This is made by excavating a circular hole about 2 ft. 9 in. deep and, say 12 ft. in diameter. An outer and inner wall are then constructed of slabs 2 ft. 6 in. in height to ground level, the outer wall being thus 30 ft. and the inner 15 ft. in circumference. The circular space between is floored with smooth hardwood slabs or boards, and the whole made secure and water-tight. In the middle of the inner enclosure a stout post is planted, to stand a few inches above the wall, and the surrounding space is filled up with clay rammed tight. A strong iron pin is inserted in the centre of the post, on which is fitted a revolving beam, which hangs across the whole circumference of the machine and protrudes a couple of feet or so on each side. To this beam are attached, with short chains, a couple of drags made like V- shaped harrows by driving a piece of red iron through a heavy frame, shaped as a rectangular triangle.

To one end of the beam an old horse is attached, who, as he slowly walks round the circular track, causes the harrows and drags to so puddle the washdirt and water in the great wooden enclosure that the clay is gradually disintegrated, and flows off with the water which is from time to time admitted. The clean gravel is then run through a "cradle, "long Tom," or "sluice," and the gold saved. This, of course, is the simplest form of gold mining. In the great alluvial mines other and more intricate appliances are used but the principle of extraction is the same.

..............................

» Your assignment
Rewrite everything in the gold-washing passage from "To one end of" down to "is the same.", putting "mule" in place of "horse".

» Excerpted records

..............................

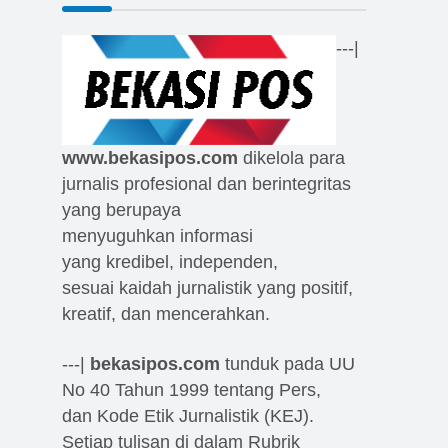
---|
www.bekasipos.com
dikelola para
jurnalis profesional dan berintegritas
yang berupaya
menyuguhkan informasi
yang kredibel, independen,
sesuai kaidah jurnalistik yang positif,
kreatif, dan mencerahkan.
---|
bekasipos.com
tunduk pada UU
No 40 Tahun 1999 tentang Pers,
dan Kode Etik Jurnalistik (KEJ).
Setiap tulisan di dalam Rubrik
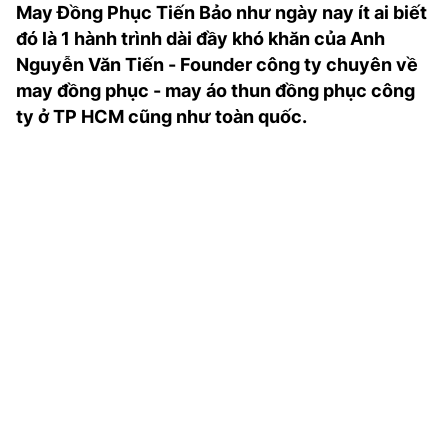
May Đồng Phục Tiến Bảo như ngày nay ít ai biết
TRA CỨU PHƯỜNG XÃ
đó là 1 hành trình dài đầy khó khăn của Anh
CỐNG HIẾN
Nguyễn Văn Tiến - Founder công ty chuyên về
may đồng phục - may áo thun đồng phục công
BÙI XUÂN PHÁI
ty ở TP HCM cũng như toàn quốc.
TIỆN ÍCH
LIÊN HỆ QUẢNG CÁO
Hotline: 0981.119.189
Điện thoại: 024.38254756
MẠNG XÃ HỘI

..............................

» Your response
To one end of the beam an old mule is attached, who, as he slowly walks round the circular track, causes the harrows and drags to so puddle the washdirt and water in the great wooden enclosure that the clay is gradually disintegrated, and flows off with the water which is from time to time admitted. The clean gravel is then run through a "cradle, "long Tom," or "sluice," and the gold saved. This, of course, is the simplest form of gold mining. In the great alluvial mines other and more intricate appliances are used but the principle of extraction is the same.